Pourquoi les Marocains mangent peu de poisson ?
3500 km de côtes maritimes et un secteur de pêche dynamique. Pourtant, le poisson n’est pas le plat principal des Marocains. L’insuffisance en qualité et en quantité combinés à des prix élevés sont les principales raisons, résume l’OCP Policy center dans une étude qui vient d’être publiée.
«Le système marocain de production halieutique et sa dépendance du reste du monde», c’est l’intitulé d’un research papier qui vient d’être publié par l’OCP policy center. Une contribution qui arrive à point nommé en plein questionnement d’un secteur qui suscite le débat que ce soit en rapport avec l’accord de pêche avec l’UE ou concernant la consommation locale qui reste très faible. Les deux auteurs de l’étude sont aussi connus pour leur intérêt et leurs contributions scientifiques mondialement reconnues. Il s’agit de Mohamed Rachid Doukkali, professeur d’économie appliqué au Département des sciences sociales de l’Institut Hassan II d’agriculture et de médecine vétérinaire de Rabat et Abdelkabir Kamili, chercheur en économie et gestion des ressources naturelles à l’Institut national de recherche halieutique (INRH). Les deux en sont venus au constat que dans un contexte de mondialisation de plus en plus imposée, le secteur halieutique est devenu particulièrement dépendant du reste du monde et des autres secteurs de l’économie principalement du transport et de l’énergie. Plantons le décor : selon les chiffres de la Direction de la pêche maritime, le secteur représente au Maroc entre 2% et 3% du Produit intérieur brut (PIB) et génère environ 170.000 emplois directs et 500.000 autres indirects, tout en assurant des sources de revenus pour environ 3 millions de personnes.

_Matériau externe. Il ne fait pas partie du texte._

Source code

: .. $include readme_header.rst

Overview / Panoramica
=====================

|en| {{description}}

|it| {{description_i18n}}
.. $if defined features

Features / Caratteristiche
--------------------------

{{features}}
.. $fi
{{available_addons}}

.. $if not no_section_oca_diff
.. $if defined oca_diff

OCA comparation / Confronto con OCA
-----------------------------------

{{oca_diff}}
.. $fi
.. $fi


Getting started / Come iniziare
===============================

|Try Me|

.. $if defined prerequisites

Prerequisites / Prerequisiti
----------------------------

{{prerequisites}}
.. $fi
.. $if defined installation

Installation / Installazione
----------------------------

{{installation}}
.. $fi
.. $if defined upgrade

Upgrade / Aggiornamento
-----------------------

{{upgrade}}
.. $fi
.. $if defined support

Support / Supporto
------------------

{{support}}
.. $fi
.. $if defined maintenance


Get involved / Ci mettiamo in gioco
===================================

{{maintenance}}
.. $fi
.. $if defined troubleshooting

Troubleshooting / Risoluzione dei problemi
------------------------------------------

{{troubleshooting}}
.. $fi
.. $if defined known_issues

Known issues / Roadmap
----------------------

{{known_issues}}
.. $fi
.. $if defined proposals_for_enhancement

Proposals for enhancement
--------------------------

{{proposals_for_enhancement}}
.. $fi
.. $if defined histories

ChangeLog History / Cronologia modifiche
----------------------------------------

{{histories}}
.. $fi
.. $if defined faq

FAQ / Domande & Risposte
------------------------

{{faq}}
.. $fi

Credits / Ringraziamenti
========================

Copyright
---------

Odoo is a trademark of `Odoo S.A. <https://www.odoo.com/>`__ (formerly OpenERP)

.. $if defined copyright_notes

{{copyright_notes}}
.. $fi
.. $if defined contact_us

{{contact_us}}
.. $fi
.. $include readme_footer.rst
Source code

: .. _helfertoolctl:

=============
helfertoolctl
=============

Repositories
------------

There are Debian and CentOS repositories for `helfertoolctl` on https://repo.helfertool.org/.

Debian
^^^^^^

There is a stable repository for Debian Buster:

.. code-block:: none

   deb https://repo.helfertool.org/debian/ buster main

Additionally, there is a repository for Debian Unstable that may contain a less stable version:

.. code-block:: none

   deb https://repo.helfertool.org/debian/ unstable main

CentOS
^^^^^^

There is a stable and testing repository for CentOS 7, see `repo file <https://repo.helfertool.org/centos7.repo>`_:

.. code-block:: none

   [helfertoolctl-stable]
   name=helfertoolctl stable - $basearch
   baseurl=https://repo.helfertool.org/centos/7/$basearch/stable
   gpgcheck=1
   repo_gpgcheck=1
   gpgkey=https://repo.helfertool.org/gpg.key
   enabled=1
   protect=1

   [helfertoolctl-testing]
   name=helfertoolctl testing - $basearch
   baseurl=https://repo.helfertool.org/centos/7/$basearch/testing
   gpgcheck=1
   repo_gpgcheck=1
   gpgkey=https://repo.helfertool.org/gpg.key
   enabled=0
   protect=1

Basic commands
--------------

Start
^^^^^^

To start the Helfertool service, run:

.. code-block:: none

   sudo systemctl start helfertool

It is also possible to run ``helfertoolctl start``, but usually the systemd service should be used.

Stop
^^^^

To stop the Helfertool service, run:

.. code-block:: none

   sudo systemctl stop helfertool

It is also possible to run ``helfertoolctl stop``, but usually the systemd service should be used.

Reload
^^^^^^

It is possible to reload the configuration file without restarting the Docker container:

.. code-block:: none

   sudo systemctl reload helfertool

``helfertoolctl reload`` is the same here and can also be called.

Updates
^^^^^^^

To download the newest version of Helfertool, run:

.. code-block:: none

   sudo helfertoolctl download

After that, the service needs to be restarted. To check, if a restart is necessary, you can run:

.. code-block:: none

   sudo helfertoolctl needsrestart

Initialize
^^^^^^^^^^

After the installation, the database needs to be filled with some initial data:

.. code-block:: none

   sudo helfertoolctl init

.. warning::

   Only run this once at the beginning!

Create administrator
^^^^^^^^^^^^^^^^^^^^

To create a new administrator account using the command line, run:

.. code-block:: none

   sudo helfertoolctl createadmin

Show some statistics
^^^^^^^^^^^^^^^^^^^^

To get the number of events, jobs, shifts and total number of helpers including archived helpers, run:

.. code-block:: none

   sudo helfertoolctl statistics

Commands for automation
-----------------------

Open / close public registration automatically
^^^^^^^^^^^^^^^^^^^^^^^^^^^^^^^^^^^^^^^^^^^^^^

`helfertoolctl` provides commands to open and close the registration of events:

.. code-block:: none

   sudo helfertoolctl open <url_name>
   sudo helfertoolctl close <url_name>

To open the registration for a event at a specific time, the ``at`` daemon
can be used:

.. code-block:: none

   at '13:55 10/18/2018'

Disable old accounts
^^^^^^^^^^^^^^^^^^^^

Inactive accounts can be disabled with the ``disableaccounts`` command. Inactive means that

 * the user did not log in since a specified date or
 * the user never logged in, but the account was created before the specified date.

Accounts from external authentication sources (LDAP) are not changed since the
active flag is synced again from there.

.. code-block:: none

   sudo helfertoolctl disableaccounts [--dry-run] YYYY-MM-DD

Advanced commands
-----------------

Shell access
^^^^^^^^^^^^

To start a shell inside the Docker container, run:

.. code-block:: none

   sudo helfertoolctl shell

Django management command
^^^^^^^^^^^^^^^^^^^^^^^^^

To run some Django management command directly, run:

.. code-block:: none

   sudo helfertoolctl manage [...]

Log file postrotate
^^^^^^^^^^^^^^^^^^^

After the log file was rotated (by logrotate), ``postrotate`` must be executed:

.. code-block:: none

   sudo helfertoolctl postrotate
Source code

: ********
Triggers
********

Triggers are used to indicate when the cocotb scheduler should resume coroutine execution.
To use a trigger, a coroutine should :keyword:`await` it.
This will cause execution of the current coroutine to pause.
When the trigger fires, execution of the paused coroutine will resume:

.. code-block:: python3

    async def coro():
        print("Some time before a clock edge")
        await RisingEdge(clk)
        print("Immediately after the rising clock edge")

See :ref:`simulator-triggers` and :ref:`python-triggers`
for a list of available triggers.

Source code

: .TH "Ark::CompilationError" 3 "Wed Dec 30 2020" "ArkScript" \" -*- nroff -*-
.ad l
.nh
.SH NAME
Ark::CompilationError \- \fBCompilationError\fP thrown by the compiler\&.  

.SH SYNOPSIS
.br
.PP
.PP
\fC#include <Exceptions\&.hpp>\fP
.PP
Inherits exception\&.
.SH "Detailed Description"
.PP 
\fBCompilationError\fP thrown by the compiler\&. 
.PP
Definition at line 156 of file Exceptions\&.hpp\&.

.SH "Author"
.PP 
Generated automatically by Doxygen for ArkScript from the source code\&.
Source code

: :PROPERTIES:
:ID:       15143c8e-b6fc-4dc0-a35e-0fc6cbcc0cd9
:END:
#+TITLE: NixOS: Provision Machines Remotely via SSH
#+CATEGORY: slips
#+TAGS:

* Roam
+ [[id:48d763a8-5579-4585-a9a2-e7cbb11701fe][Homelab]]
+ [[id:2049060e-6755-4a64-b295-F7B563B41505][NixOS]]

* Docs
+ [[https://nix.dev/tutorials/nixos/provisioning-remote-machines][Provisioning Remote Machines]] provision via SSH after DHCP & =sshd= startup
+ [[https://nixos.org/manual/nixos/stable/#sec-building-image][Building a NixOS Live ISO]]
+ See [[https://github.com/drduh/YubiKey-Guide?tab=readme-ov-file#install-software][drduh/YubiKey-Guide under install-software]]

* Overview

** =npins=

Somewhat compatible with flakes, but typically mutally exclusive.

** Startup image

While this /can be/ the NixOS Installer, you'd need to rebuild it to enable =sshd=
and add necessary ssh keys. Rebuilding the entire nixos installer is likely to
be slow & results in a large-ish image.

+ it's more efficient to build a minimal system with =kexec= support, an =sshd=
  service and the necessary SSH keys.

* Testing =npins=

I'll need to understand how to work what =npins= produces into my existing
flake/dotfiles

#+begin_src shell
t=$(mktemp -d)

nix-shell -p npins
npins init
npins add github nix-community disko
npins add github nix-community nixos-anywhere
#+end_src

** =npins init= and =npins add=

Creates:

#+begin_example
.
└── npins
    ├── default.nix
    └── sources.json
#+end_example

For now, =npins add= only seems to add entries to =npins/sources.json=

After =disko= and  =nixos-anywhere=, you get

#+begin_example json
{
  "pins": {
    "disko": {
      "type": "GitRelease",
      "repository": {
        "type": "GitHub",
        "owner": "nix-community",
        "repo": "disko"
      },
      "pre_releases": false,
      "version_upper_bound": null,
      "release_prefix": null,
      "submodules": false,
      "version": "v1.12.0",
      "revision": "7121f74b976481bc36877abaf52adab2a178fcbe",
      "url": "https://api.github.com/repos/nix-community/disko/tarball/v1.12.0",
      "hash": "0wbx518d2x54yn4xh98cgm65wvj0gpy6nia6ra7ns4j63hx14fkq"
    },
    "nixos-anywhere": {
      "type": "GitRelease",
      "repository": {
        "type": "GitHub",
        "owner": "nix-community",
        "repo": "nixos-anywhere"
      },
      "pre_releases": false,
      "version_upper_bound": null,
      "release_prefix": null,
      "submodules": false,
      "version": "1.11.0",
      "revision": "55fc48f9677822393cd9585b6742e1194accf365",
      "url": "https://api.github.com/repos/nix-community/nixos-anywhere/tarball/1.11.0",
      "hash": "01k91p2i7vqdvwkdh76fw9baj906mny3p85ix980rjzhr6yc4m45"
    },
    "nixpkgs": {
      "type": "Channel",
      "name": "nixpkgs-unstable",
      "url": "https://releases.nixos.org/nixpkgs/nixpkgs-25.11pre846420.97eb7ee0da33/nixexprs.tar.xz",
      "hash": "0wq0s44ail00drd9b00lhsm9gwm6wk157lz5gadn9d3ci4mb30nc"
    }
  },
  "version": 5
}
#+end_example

En 2015, la production halieutique nationale a dépassé 1,35 millions de tonnes pour une valeur de 10,8 milliards de dirhams, ce qui place le Maroc au 17e rang des pays producteurs et premier sur le continent africain. Le hic est que la consommation de poissons par les Marocains reste limitée à des niveaux inférieurs à la moyenne mondiale (13,3 kg / habitant contre 19,3 kg / habitant à l’échelle mondiale en 2012). Pour changer la donne, l’objectif du Plan Halieutis, c’est de porter cette moyenne à 16 kg à l’horizon 2020. La consommation des viandes est loin devant avec 29,6 kg. La faible consommation de poissons, par les Marocains, pourrait être liée aux habitudes alimentaires où la population préfère les viandes rouges et blanches, au poisson. Les résultats de l’Enquête nationale sur la consommation et les dépenses des ménages durant 2013-2014, ont montré que les dépenses en viandes et volailles occupent 23,5% des dépenses alimentaires contre seulement 3,8% pour les poissons. La question des prix restent toutefois posée dans un contexte marqué par la volonté des producteurs de maximiser leurs gains et les prix des intrants, principalement le pétrole qui représente 49% des consommations intermédiaires. S’ajoute à cela le fait que la moitié de la production nationale est exportée. Il faut ajouter à cet élément l’offre du marché national qualifiée d’irrégulière et d’insuffisante en termes de qualité et de quantité.
De même, les prix sont souvent plus élevés que le pouvoir d’achat du consommateur moyen, surtout en ce qui concerne le poisson blanc, lit-on dans l’étude. Ces prix, relativement élevés, de la majorité des espèces peuvent être le résultat du grand nombre d’intermédiaires et du différentiel du pouvoir d’achat des consommateurs étrangers et locaux mais il y a un autre paramètre important qui a trait à la surexploitation des stocks de sardines de la zone méditerranéenne et du maquereau de la zone centre. Une pleine exploitation pour les stocks de sardines de la zone nord et de l’anchois de la zone centre, mais a contrario, un état de non pleine exploitation des stocks de sardines et de maquereaux de la zone sud. Ce qui montre un déséquilibre spatial en termes d’exploitation. Quant au poulpe que l’on évoque souvent pour tirer la sonnette d’alarme sur son essoufflement, la situation semble-t-il, est soutenable avec même une amélioration du stock. Il n’en reste pas moins que son équilibre reste fragile, apprend-on.